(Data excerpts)

▬▬▬

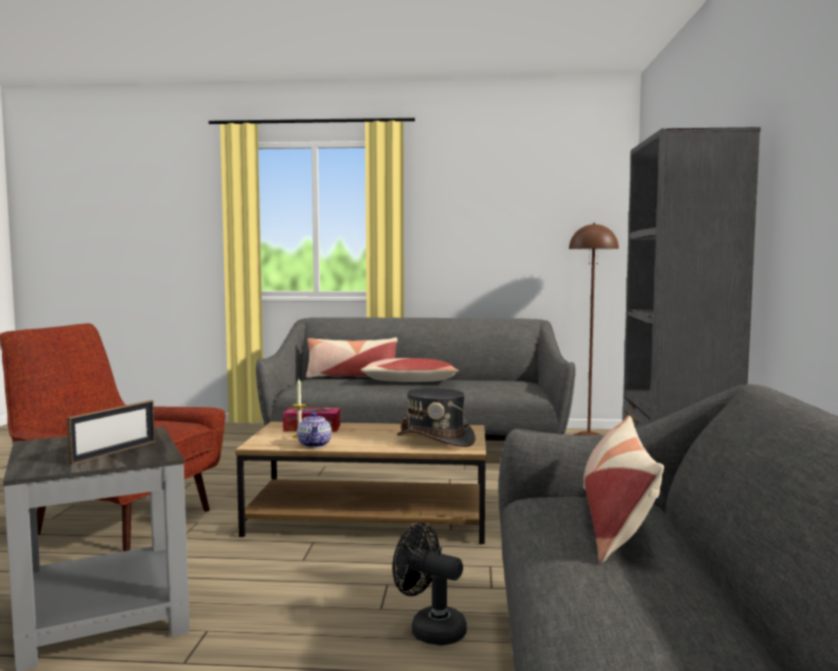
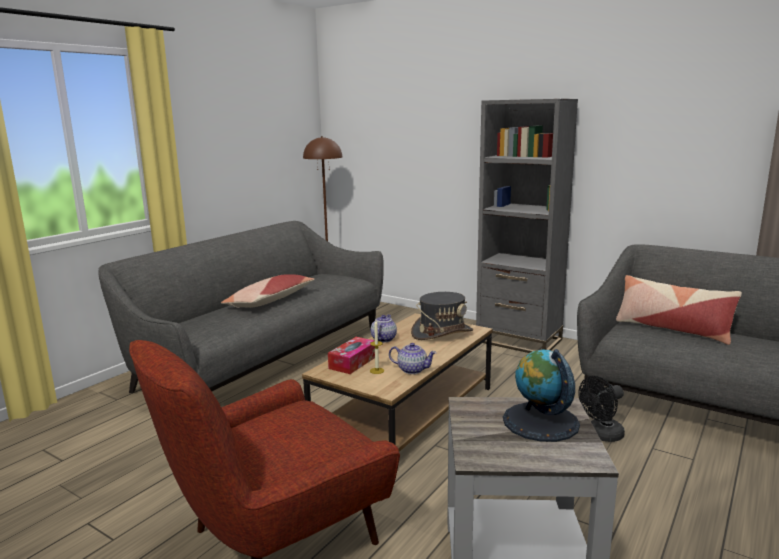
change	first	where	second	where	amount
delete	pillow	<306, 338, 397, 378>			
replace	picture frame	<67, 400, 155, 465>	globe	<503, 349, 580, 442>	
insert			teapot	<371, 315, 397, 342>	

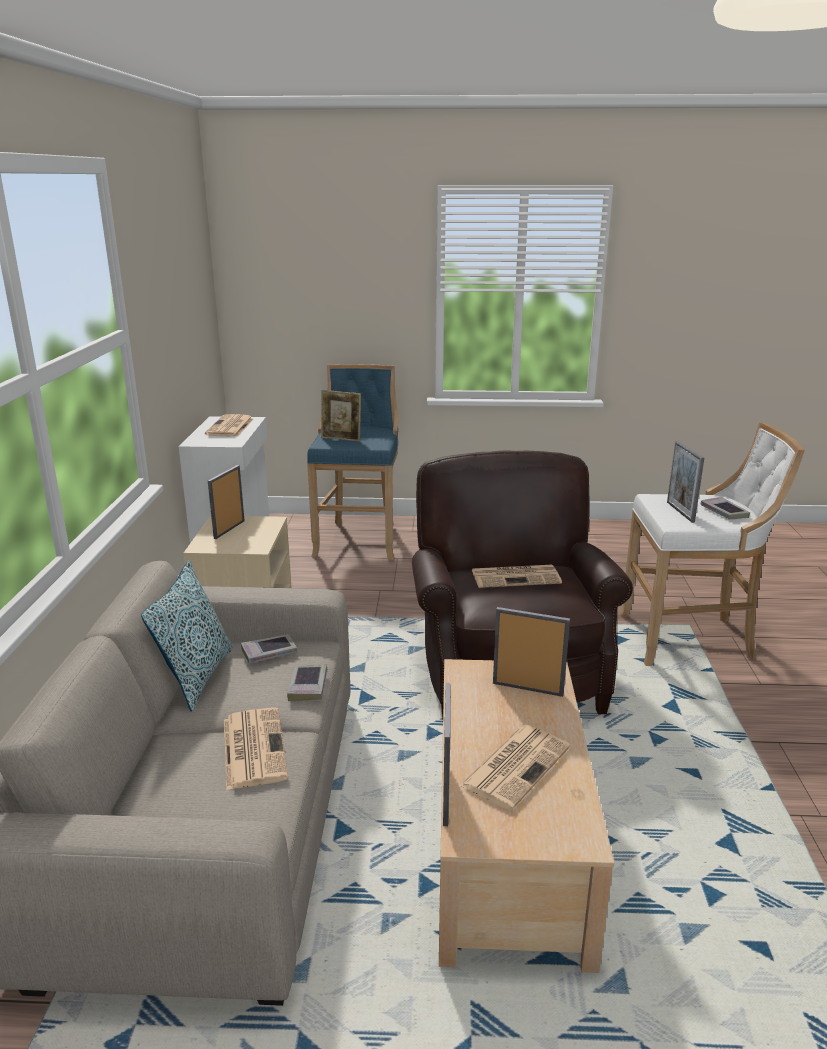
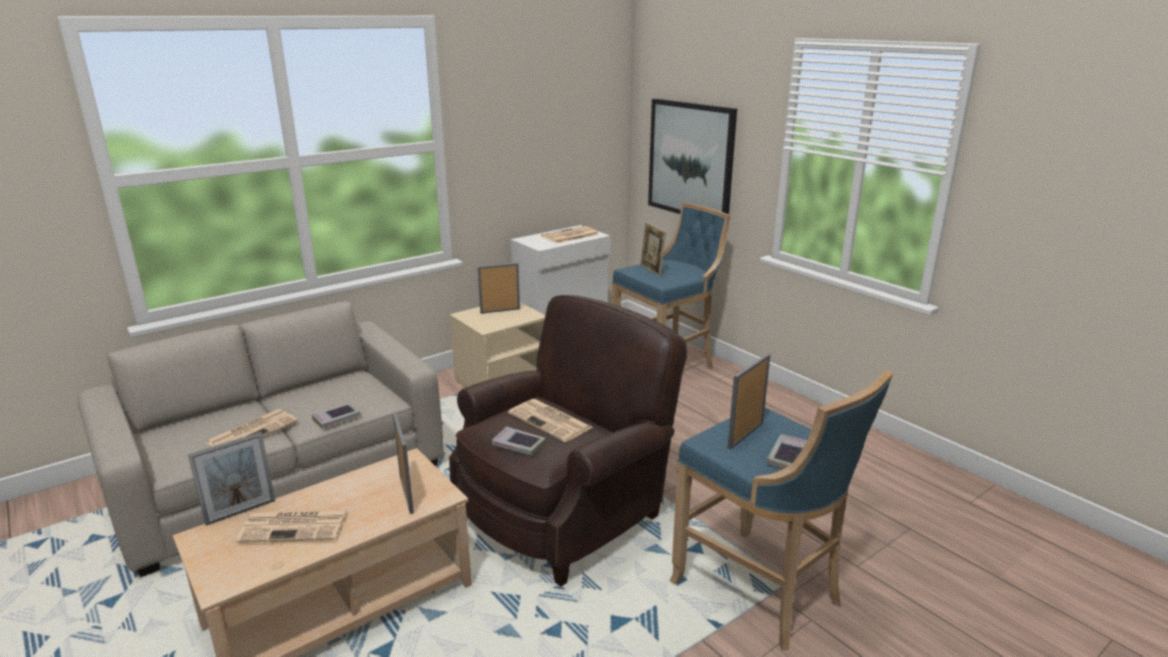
change	first	where	second	where	amount
recolor	white stool	<620, 422, 805, 666>	blue stool	<669, 370, 893, 651>	
delete	pillow	<141, 560, 233, 712>			
move	book	<241, 634, 297, 663>		<492, 427, 546, 455>	
insert			picture	<648, 99, 737, 214>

▬▬▬

### Task description
Could you output every entry exactly as written, skipping the pictures?

### Output of the task
change	first	where	second	where	amount
delete	pillow	<306, 338, 397, 378>			
replace	picture frame	<67, 400, 155, 465>	globe	<503, 349, 580, 442>	
insert			teapot	<371, 315, 397, 342>	

change	first	where	second	where	amount
recolor	white stool	<620, 422, 805, 666>	blue stool	<669, 370, 893, 651>	
delete	pillow	<141, 560, 233, 712>			
move	book	<241, 634, 297, 663>		<492, 427, 546, 455>	
insert			picture	<648, 99, 737, 214>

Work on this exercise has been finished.